Mit Inkrafttreten der Medical Device Regulation müssen sich die Benannten Stellen unter verschärften Voraussetzungen neu zertifizieren lassen. Dies wird dazu führen, dass viele auf der Strecke bleiben werden. Und die wenigen Neuen werden es schwer haben, den höheren Anforderungen mit entsprechend besser qualifiziertem Personal entsprechen zu können. Viele der bisher etwa 80 Benannten Stellen in Europa werden deshalb auf der Strecke bleiben, viele werden sich nicht erneuet bewerben. Das dürfte zu einem Engpass bei den Benannten Stellen führen.

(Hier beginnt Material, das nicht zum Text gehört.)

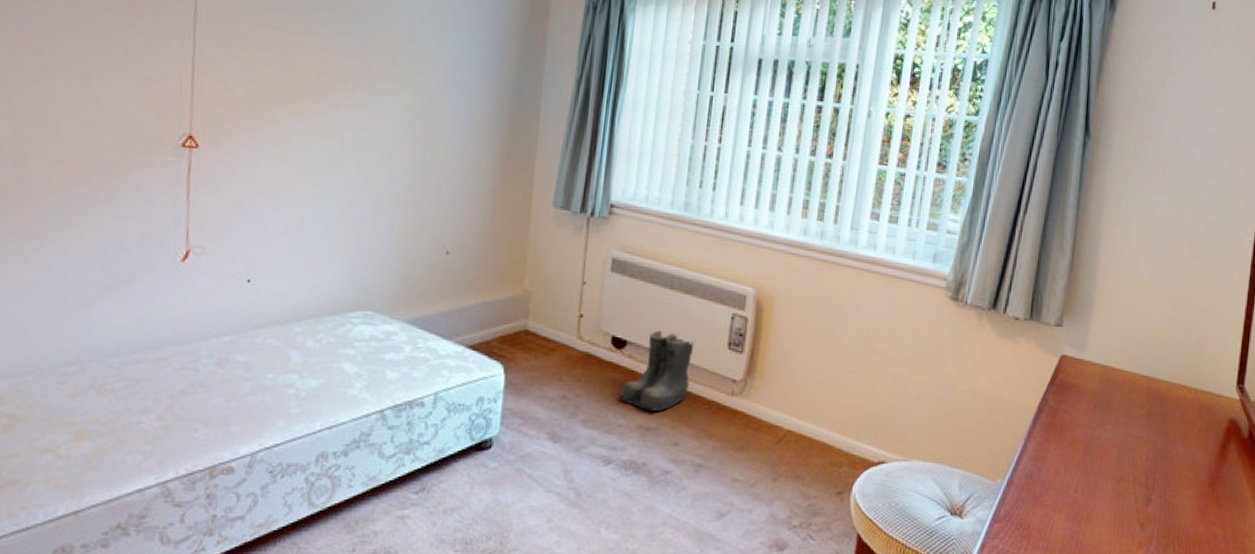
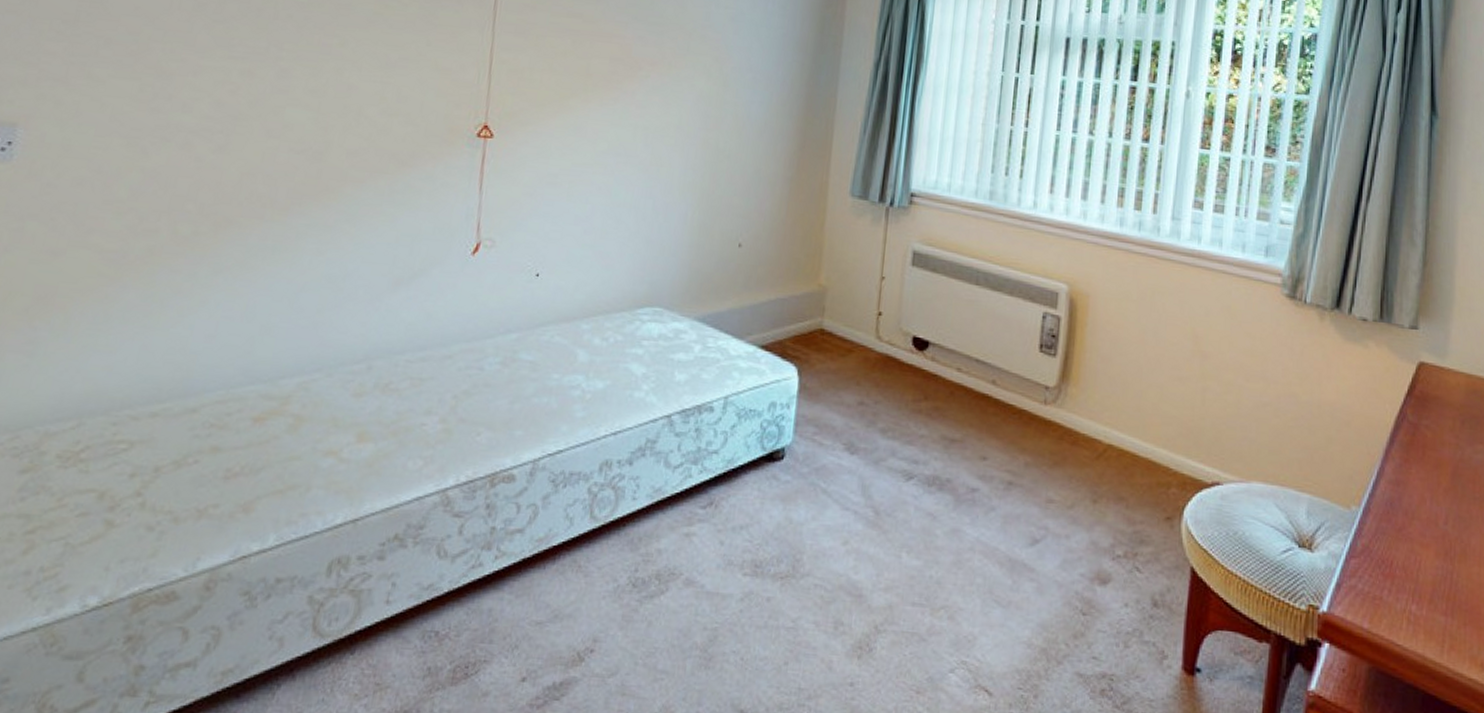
boots: present [618,330,696,411] -> none [920,330,1004,421]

Im Juli 2018 gab es noch  keine einzige Stelle, die benannt war. Die meisten hatten noch nicht einmal den Antrag gestellt!

Benannte Stellen: Stand MDR Benennung MDR (Quelle)

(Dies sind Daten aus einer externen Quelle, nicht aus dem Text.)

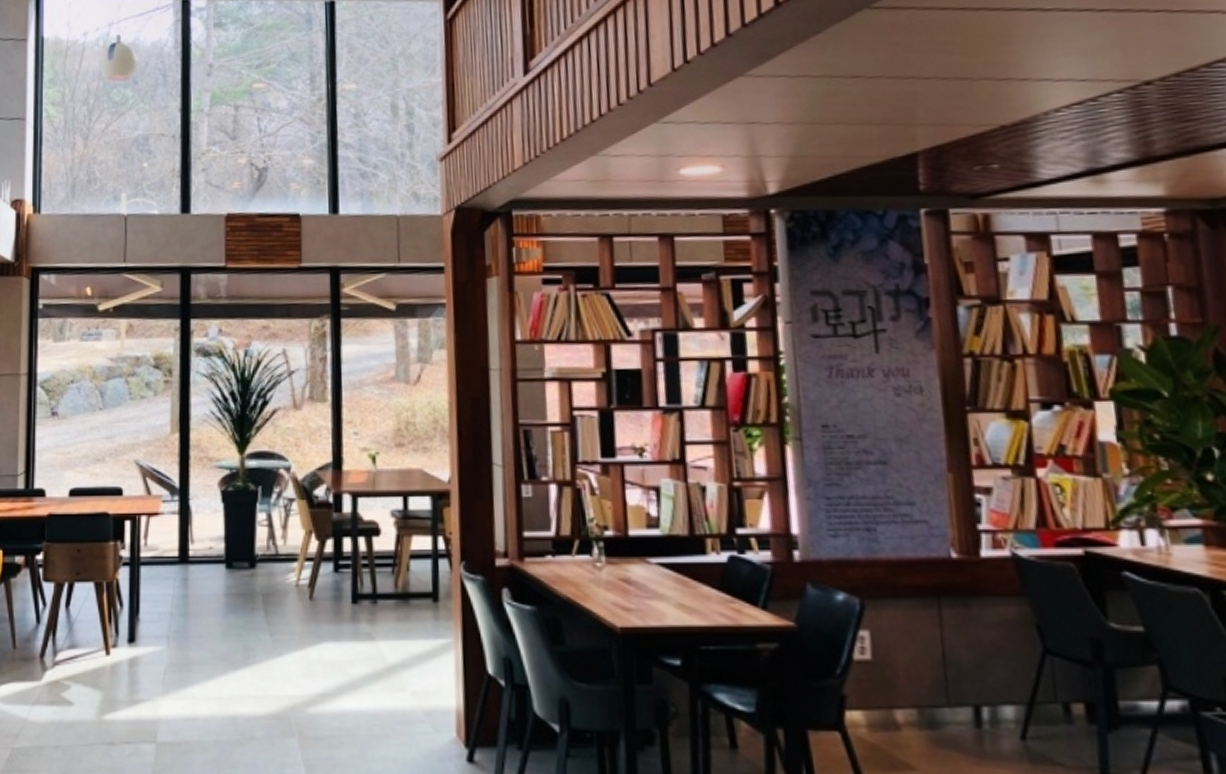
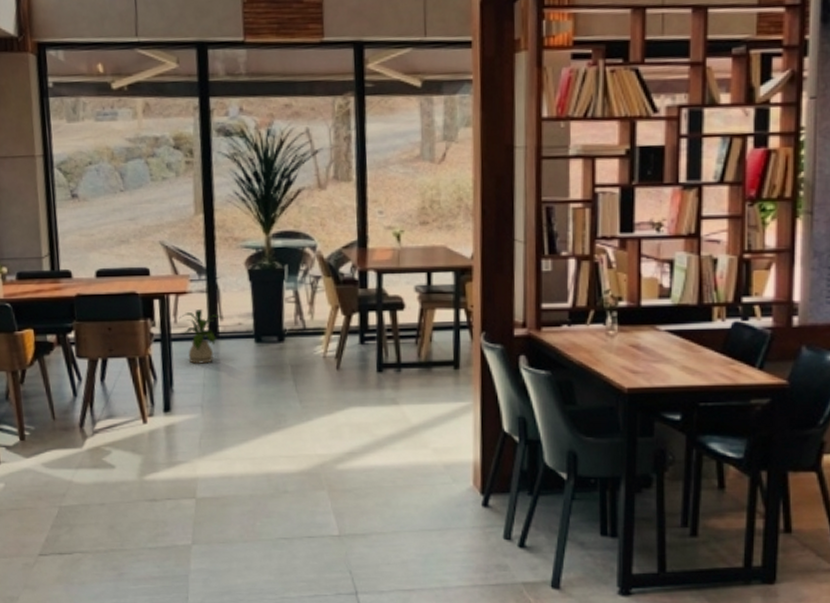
house plant: none [149,532,196,590] -> present [178,309,225,364]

Irrationale Überregulierung?

Hersteller werfen der EU vor, mit der MDR die Zulassungsverfahren in unverantwortlicher Weise zu über-regulieren. Eine Kritik, die immer dann vorgebracht wird, wenn von den Herstellern mehr Maßnahmen zur Erhöhung der Patientensicherheit abverlangt werden sollen. Aus Patientensicht ist das bei der MDR nicht der Fall. Dennoch führt die MDR nicht grundsätzlich zu mehr Patienten- und Produktsicherheit, solange das unsägliche System der Benannten Stellen nicht abgeschafft wird. An ihre Stelle muss eine unabhängige Prüfinstitution mit einem umfassenden Prüfauftrag treten (Quelle).